Jean-Claude Juncker est néanmoins resté optimiste. "Personne n’a exclu de participer à la mise en place du capital de départ", a indiqué Jean-Claude Juncker. Il a souligné que certains sont prêts d’y contribuer "sous certaines conditions". "Nous n’avons pas eu un débat détaille sur les contributions nationales puisque les projets ne sont pas encore arrivés à maturité" a-t-il conclu.
En janvier 2015, la Commission présentera une proposition que les législateurs de l'Union sont invités à adopter d'ici juin 2015, afin que les nouveaux investissements puissent être activés dès la mi-2015. Dans cette proposition, la Commission expliquera comment se fera le calcul des contributions nationales. La BEI est en outre invitée à démarrer l'activité en utilisant ses ressources propres dès janvier 2015.

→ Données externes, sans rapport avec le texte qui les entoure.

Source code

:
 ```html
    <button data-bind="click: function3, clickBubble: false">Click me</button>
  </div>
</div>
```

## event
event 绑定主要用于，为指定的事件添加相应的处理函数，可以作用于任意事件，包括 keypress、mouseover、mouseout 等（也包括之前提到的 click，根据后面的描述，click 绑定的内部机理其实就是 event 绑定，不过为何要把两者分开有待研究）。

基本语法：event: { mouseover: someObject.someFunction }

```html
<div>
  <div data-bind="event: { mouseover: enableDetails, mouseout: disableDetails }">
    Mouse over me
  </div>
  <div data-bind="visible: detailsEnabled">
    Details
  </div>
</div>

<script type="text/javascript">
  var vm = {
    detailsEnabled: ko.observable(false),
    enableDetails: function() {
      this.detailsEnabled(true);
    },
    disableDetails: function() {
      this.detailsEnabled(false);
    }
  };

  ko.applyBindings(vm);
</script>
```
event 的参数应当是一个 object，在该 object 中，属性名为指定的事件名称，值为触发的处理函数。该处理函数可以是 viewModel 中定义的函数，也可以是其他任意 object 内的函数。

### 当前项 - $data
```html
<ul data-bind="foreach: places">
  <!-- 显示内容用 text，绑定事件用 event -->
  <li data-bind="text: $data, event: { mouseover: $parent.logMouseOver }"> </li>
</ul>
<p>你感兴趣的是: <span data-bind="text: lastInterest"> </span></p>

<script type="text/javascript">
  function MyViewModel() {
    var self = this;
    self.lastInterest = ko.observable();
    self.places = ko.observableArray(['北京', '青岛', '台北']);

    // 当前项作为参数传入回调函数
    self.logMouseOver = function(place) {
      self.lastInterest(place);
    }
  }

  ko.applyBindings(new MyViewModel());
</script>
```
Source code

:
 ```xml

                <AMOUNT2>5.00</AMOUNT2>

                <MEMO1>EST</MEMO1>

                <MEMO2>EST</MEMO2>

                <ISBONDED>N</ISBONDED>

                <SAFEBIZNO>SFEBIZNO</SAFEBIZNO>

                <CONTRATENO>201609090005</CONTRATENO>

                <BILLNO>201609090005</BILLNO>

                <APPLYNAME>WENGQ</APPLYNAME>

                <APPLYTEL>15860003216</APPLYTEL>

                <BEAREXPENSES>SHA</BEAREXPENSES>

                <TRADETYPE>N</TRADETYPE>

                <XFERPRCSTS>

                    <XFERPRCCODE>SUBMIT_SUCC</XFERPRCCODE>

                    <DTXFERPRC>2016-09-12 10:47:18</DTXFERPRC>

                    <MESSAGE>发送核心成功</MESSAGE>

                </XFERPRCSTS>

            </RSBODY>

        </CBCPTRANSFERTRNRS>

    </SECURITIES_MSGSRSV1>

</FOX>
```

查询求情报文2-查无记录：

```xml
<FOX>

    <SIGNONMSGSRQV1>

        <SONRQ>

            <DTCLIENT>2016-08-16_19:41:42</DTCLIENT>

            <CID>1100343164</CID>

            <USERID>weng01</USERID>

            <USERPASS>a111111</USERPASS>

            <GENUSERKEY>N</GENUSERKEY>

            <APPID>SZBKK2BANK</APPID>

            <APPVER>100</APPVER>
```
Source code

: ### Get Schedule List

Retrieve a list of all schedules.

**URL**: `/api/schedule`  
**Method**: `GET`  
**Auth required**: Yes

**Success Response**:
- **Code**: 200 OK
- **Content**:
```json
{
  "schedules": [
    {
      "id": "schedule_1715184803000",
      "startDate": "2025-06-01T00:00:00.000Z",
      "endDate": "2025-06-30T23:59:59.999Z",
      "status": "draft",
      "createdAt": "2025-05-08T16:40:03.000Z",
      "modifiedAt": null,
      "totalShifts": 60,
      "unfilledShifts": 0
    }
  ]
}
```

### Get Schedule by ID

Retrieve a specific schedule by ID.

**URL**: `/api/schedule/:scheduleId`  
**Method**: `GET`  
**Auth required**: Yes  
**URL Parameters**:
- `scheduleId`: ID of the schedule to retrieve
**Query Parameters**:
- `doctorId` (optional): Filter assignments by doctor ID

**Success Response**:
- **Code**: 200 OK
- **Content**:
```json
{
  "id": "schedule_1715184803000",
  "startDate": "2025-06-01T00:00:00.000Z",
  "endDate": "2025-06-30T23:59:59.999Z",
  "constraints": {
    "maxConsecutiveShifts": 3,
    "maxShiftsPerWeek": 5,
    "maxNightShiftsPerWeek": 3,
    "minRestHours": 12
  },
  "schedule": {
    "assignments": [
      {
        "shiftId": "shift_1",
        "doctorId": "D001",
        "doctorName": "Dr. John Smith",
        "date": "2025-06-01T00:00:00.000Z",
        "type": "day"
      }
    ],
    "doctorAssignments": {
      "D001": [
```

En outre, dans ses conclusions, le Conseil européen invite la Commission et les législateurs de l'Union à faire avancer les travaux sur les mesures clés visant à renforcer l'attractivité de l'Union pour la production, l'investissement et l'innovation. Il l’appelle aussi à améliorer le cadre réglementaire relatif aux investissements, notamment en vue d'une meilleure intégration des marchés de capitaux, tout en poursuivant résolument le programme "Mieux légiférer" dont l'objet est la mise en place, à un coût minimal, d'une réglementation transparente et simple, conformément aux conclusions du Conseil du 4 décembre 2014. Il demande d'accélérer l'adoption, la transposition et la mise en œuvre de la législation de l'Union dans le domaine du marché unique et d'intensifier les travaux visant à lever les obstacles et à achever le marché intérieur des produits et des services.
Le Conseil européen demande un nouveau renforcement du système commercial multilatéral ainsi que la conclusion d'accords commerciaux bilatéraux avec des partenaires essentiels. Il indique dans ses conclusions que l'UE et les États-Unis devraient faire tous les efforts nécessaires pour conclure, d'ici la fin de 2015, les négociations sur un partenariat transatlantique de commerce et d'investissement, ou TTIP, qui soit "ambitieux, global et mutuellement bénéfique".
"Sur le TTIP, nous sommes convenus que des efforts doivent être faits pour que cet accord puisse être finalisé vers la fin de l’année 2015, mais sans que l’Europe n’abandonne un certain nombre de principes qui lui sont chers au cœur, notamment le maintien en l’état des services publics", a expliqué le président de la Commission Jean-Claude Juncker, "tout comme l’eau ne sera pas privatisée". "Ce ne sont pas des enjeux de la négociation, car ce faisant, nous trahirions les principes européens", a-t-il conclu.
Le marché unique numérique, qui fait partie d’une des 23 initiatives que la Commission s'engage politiquement à mettre en œuvre en 2015, a également été abordé. Les mesures que la Commission européenne entend lancer en la matière ont pour objectif de créer les conditions propices à une économie et une société numériques dynamiques en complétant l'environnement réglementaire des télécommunications, en modernisant les règles relatives au droit d'auteur, en simplifiant les règles pour les consommateurs effectuant des achats en ligne et numériques, en améliorant la cybersécurité et en accordant une place centrale à la numérisation. Le Conseil européen invite les législateurs de l'Union à donner un nouvel élan aux travaux sur les propositions en suspens et demande à la Commission de présenter une communication ambitieuse dans ce domaine avant le Conseil européen de juin 2015.
Il invite aussi la Commission à présenter une proposition globale sur l'Union de l'énergie avant le Conseil européen de mars 2015.
Les chefs d’Etat et de gouvernement de l’UE se sont également penchés sur la manière de redoubler d'efforts dans la lutte contre l'évasion fiscale et la planification fiscale agressive, à la fois au niveau mondial et au niveau de l'UE.